LA VANGUARDIA | Ferran Requejo 2008/7/31
Convencer, persuadir, disuadir
Los principales actores políticos no prestan hoy prácticamente ninguna atención a la retórica, al arte clásico de la persuasión y disuasión pública a través del lenguaje. Teniendo en cuenta, sin embargo, que la práctica política, especialmente en las democracias globalizadas y mediáticas actuales, viene siempre asociada a discursos que buscan legitimación, esta falta de atención parece sorprendente. Una razón de esta ausencia está en la actitud desconfiada que las concepciones racionalistas modernas han tenido hacia la retórica, asociándola muchas veces, simplemente, a la manipulación, la superficialidad y el engaño.
Desde los tiempos de Hobbes y de los inicios del liberalismo político (siglo XVII) esta sospecha antirretórica devino casi un dogma de la teoría política moderna. Se construyó la ficción de que en la moralidad y en los procesos de legitimación política no se trataba de persuadir o de disuadir a los ciudadanos o a otros actores políticos, sino de convencer a través del mejor argumento, a partir de información verídica, conocimiento científico, valores universales e intereses particulares. Apelar a las emociones y al uso técnico del lenguaje para conseguir determinados fines se asociaba a la manipulación y a la demagogia políticas. Sin embargo, teóricos como Aristóteles o Cicerón ya distinguieron hace tiempo entre retórica y demagogia. Hoy esta distinción casi se ha olvidado. El resultado es un empobrecimiento de la reflexión sobre el uso del lenguaje en política, y una pérdida de la conexión que existe entre las emociones y la racionalidad humanas.
Ya en la época de los sofistas clásicos, Gorgias sostuvo que el carácter persuasivo de la lógica resultaba limitado en las acciones humanas. Mientras los racionalistas creían que el convencimiento sobre una cuestión se establecía a través del razonamiento, Gorgias sugería que más bien se basaba en el poder de las palabras empleadas en dicho razonamiento. Unas mismas razones expresadas con otras palabras suelen cambiar el grado de persuasión del argumento. Es lo que normalmente se caracteriza como el hechizo que provocan en la mente de los humanos unas palabras que nunca son neutras en términos emotivos (...)

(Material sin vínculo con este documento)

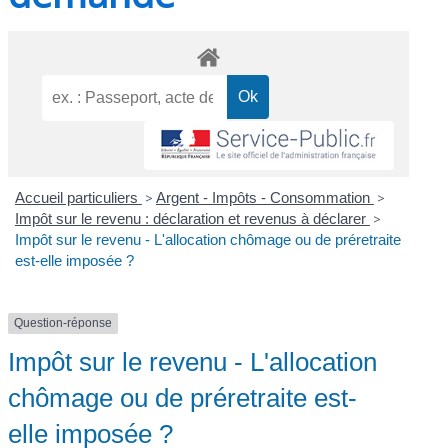
Accueil particuliers
>
Argent - Impôts - Consommation
>
Impôt sur le revenu : déclaration et revenus à déclarer
>
Impôt sur le revenu - L'allocation chômage ou de préretraite
est-elle imposée ?
Question-réponse
Impôt sur le revenu - L'allocation
chômage ou de préretraite est-
elle imposée ?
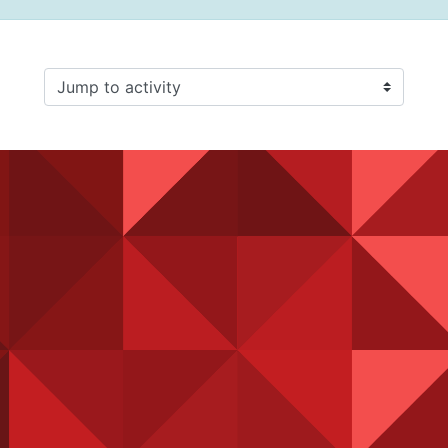
Jump to activity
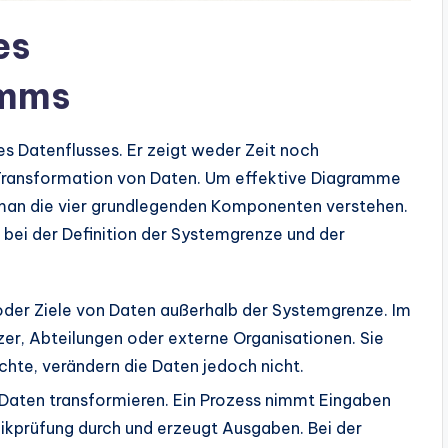
es
amms
des Datenflusses. Er zeigt weder Zeit noch
e Transformation von Daten. Um effektive Diagramme
man die vier grundlegenden Komponenten verstehen.
n bei der Definition der Systemgrenze und der
 oder Ziele von Daten außerhalb der Systemgrenze. Im
er, Abteilungen oder externe Organisationen. Sie
ichte, verändern die Daten jedoch nicht.
e Daten transformieren. Ein Prozess nimmt Eingaben
ikprüfung durch und erzeugt Ausgaben. Bei der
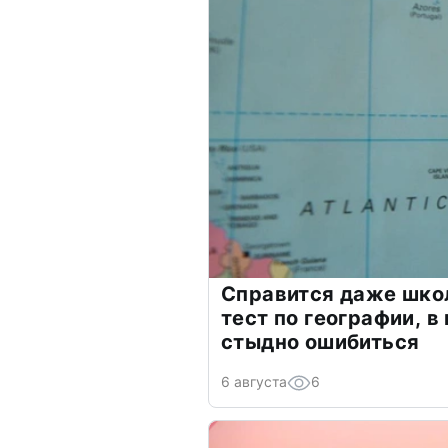
Справится даже шко
тест по географии, в
стыдно ошибиться
6 августа
6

D. Hume y A. Smith destacaron hace más dos siglos el fondo emocional de la moralidad humana. Las neurociencias actuales muestran como las partes que están activas en nuestro cerebro cuando tomamos decisiones en las que están implicadas las emociones propias y las ajenas son distintas a las que se activan cuando tomamos decisiones más impersonales, más racionales. Las primeras activan componentes muy antiguos de nuestro cerebro (anteriores a la existencia de los mamíferos en el planeta). La evolución nos ha preparado mucho más para este tipo de decisiones que para las de carácter racional. Los sentimientos pueden refinarse a través del contexto cultural y de la educación, pero su emotividad de base seguirá estando presente en nuestras respuestas prácticas (cuando intuitivamente rechazamos, por ejemplo, que se le extirpen cuatro órganos vitales a una persona sana a pesar de que ello podría salvar la vida de otras cuatro personas).
Las emociones también se reflejan en la importancia de la competitividad/cooperación, de la empatía y de la reciprocidad en el comportamiento humano que nos muestran la etología y la primatología actuales. Estos tres elementos básicos de la moralidad humana son también evolutivamente antiguos. La razón ha venido después. Mucho después. Y se nos nota, para bien y para mal. Recordemos que la racionalidad puede emplearse tanto para disminuir el dolor como para la maximización del odio y de la venganza. Y hoy sabemos, especialmente tras las experiencias del siglo XX, que cuando algunos se han empeñado en construir paraísos racionales, más bien han creado pesadillas infernales. (...)
En política, la retórica de la persuasión y de la disuasión que apela a nuestro fondo emocional resulta inevitable. Creo que para aumentar la calidad democrática, los profesionales de la política y de los medios de comunicación deberían prestar más atención no sólo a su competencia técnica y a la lógica, sino también al análisis de la retórica clásica que conectaba la racionalidad al arte de la persuasión y contribuía a discriminar entre buenos y malos argumentos. Ello ayudaría a razonar mejor, y a descubrir y prevenir las demagogias populistas y los engaños mediáticos que se encuentran presentes en los discursos cada vez más simples, efímeros y fragmentados de nuestras democracias.